The first indication I had that we were nearing our journey's end came when the surface beneath the wheels changed to hard, bone-shaking cobbles. We slowed, swung to the right and stopped. The cessation of movement should have been a relief to me: instead it increased my awareness of my plight. However I tried, I could not make out what was going on around me. I grew colder and colder. My body was racked with spasms of cramp.

Desperate for air, for light, I hammered on the lid of the coffin, on the roof of my tiny cell. A memory came to my mind, of lying wounded in the dark, crushed by the weight of a dead horse, on the field of Waterloo: and I screamed as past and present glided like lovers into an indissoluble embrace. Panic was a creature in the coffin with me, an old ghost who would smother me if I let him. I fought him, forcing myself to breathe more slowly, to unclench my muscles.

There came a muffled crash, which sent a tremor through my wooden world. The coffin was dragged out of the vehicle. I heard crashes and bangs. Nausea rose in my gorge. The coffin pitched forward. I plunged feet first down a steep slope and came to rest, still at an angle, with a jolt that was worse than any I had previously experienced. But I had no time to recover, for the coffin moved again, twisting round and then descending with another shattering blow to a horizontal position.
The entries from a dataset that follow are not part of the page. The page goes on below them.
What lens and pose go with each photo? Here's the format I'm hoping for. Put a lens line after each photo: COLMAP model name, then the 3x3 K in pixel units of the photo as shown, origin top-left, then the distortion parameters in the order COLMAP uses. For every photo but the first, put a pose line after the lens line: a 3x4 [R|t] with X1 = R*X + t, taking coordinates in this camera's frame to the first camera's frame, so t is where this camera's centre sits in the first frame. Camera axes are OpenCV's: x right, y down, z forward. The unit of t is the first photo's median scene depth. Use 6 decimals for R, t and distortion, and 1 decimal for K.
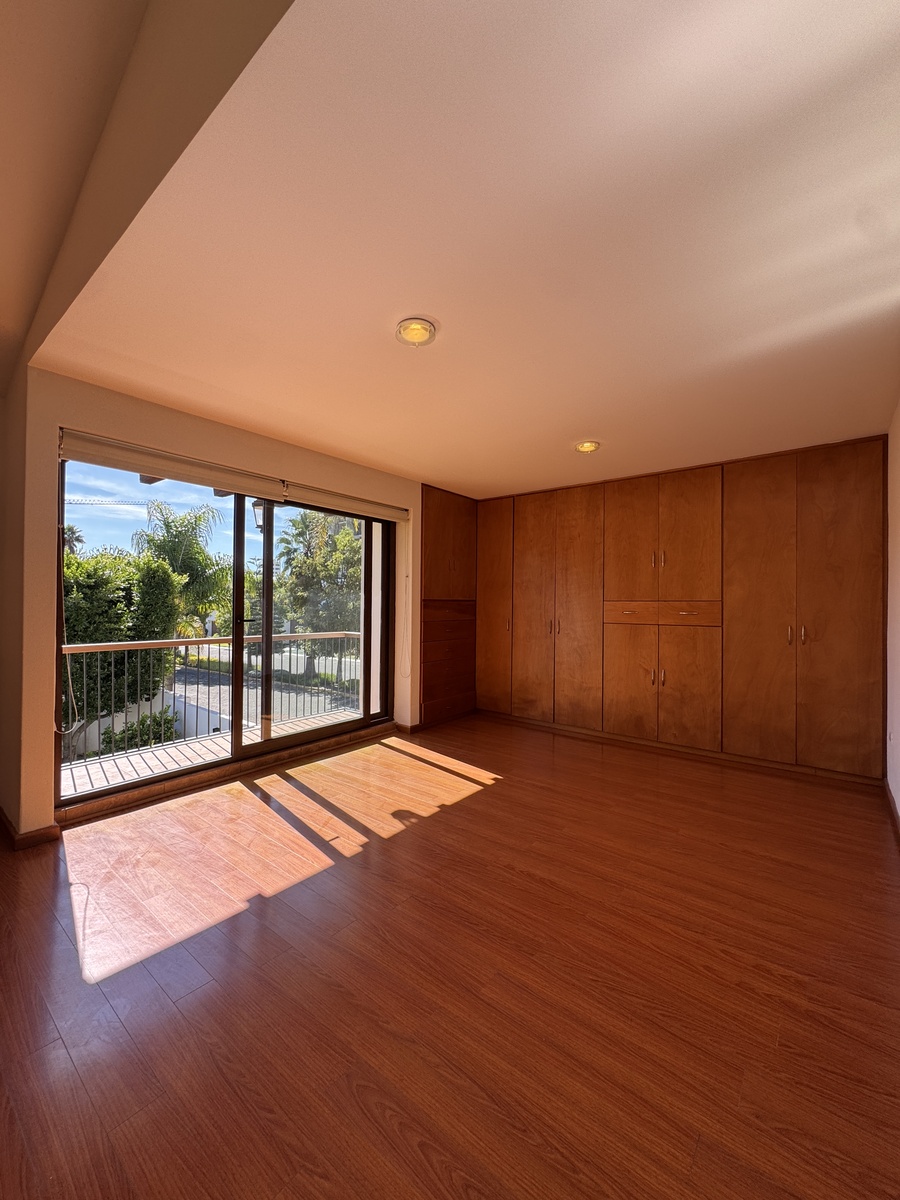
lens RADIAL K [[479.6, 0, 448.0], [0, 479.6, 602.4], [0, 0, 1]] dist [-0.003116, 0.000435]
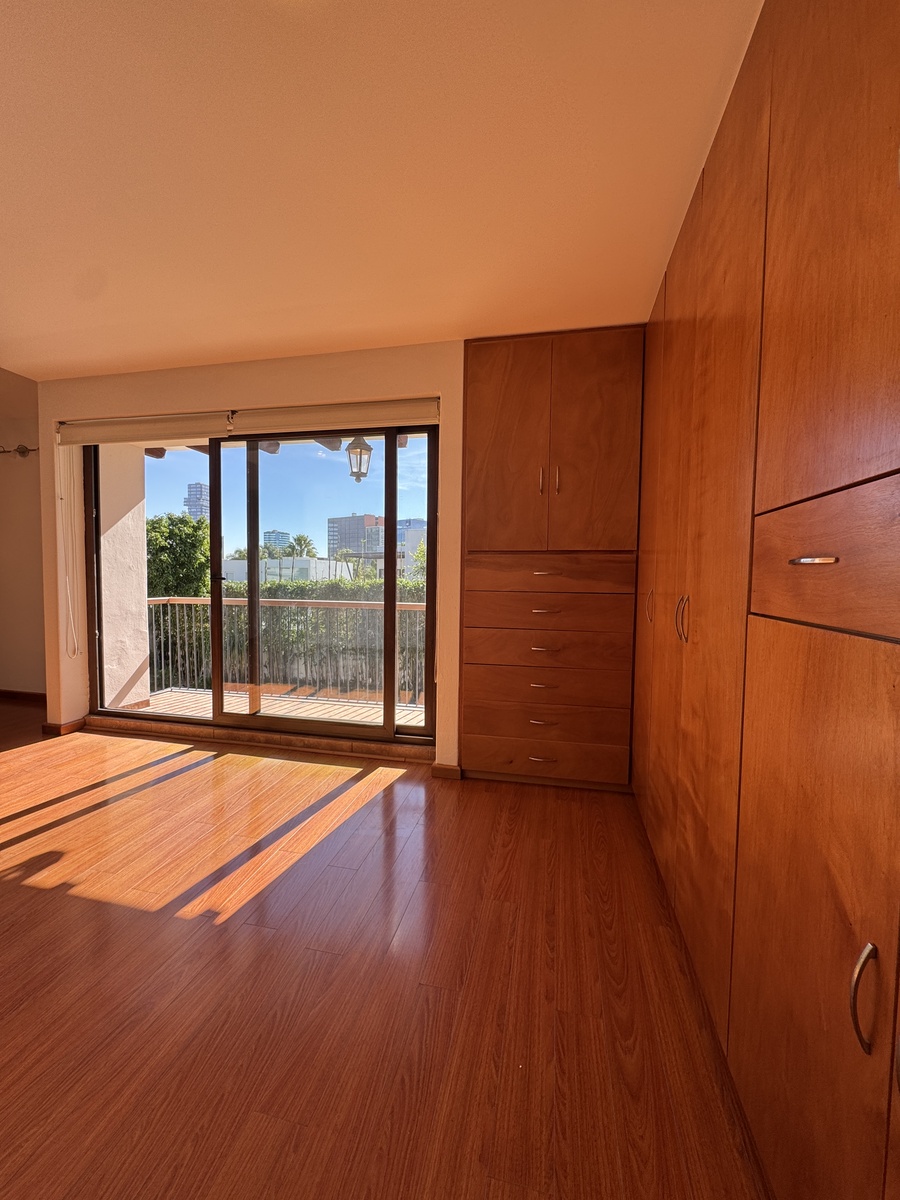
lens RADIAL K [[479.6, 0, 450.0], [0, 479.6, 597.6], [0, 0, 1]] dist [-0.003116, 0.000435]
pose [[0.441453, 0.034467, -0.896622, 0.603850], [-0.008230, 0.999375, 0.034365, 0.041022], [0.897247, -0.007791, 0.441461, 0.996054]]
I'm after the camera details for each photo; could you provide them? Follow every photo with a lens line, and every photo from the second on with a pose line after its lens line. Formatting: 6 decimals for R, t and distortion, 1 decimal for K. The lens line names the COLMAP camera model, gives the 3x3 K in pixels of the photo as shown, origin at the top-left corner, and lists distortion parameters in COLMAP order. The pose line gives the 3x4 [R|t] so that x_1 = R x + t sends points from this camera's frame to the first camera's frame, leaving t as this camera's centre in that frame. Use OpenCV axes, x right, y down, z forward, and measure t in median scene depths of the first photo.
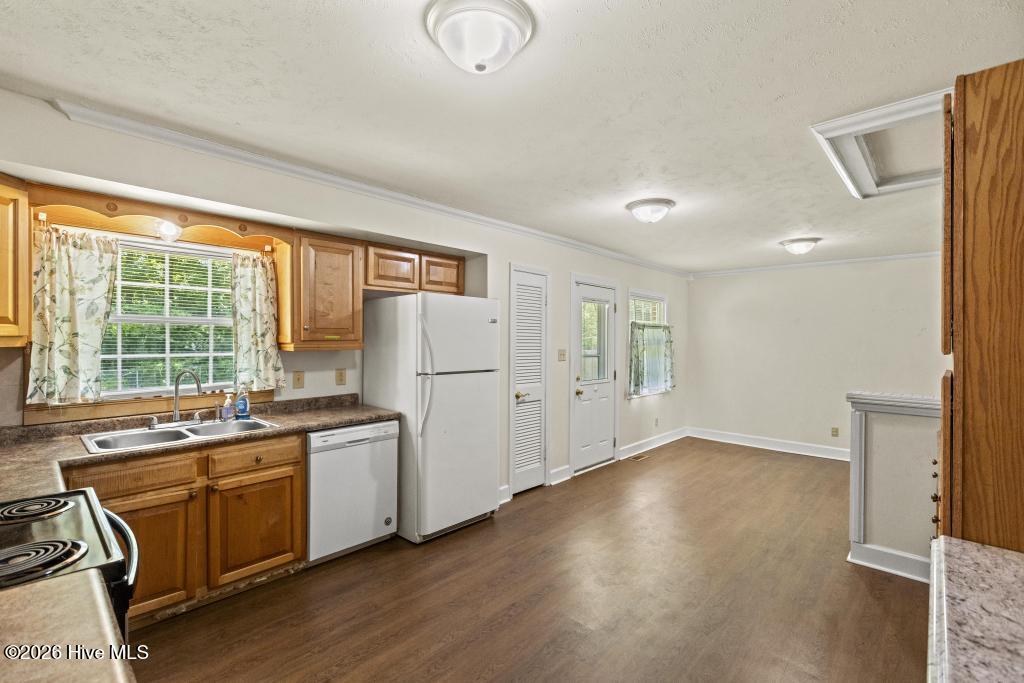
lens RADIAL K [[457.2, 0, 514.3], [0, 457.2, 339.2], [0, 0, 1]] dist [0.005444, -0.002364]
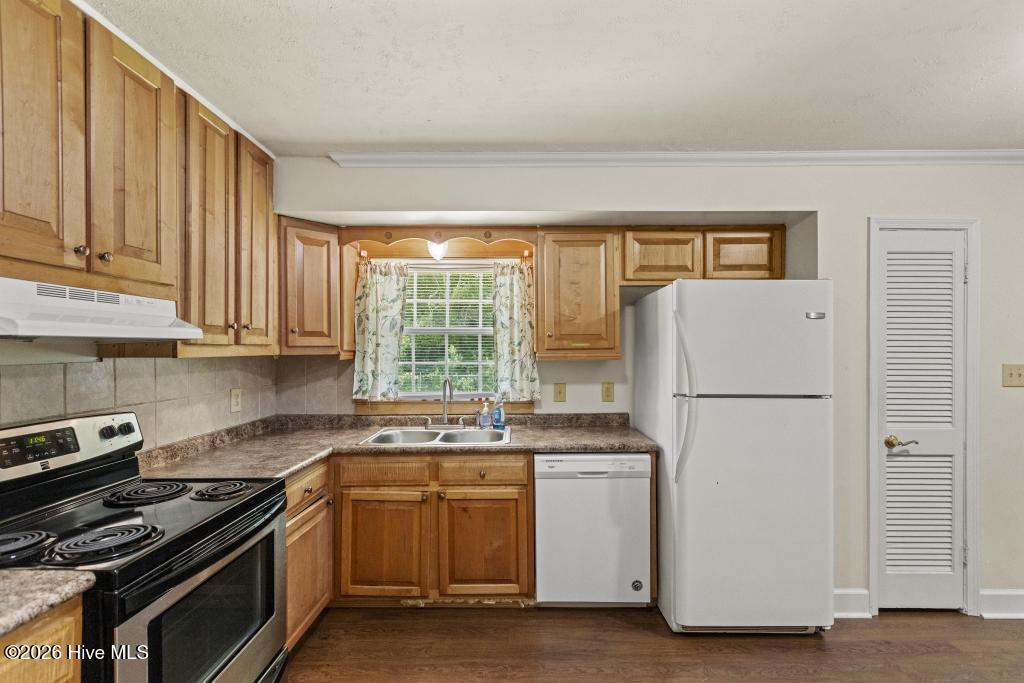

A crowbar dug into the join between lid and coffin. The nails rose from the wood. I saw the first glimmer of light I had seen for hours. It came from a pair of flickering tallow candles yet to me, for a moment, those candles were brighter than a pair of suns. By their light, I made out two huge shadows looming over the coffin, which had been placed on the floor. Above me was a lattice-work of joists and floorboards. There was a deafening clatter as the lid was cast aside.

I tried to sit up and found my limbs would not answer. A man laughed, and the familiar smell of gin assailed my nostrils. I managed to pull myself up so my head at least was out of the coffin. I was in what seemed to be a low cellar with walls of brick. I recognised my captors as Mr Iversen's men, each with a candle in his hand. One of them stooped and picked up the crowbar. The other pulled out the gag. Then, ignoring me, they scuttled like black beetles up a steep flight of open wooden stairs to a trap-door.

"Sirs," I croaked. "I beg you, for God's sake leave me a candle. Tell me what this place is."

One of them paused, the one who had removed the gag. He glanced back. "You'll not need a candle, mate," he said. "Not where you're going."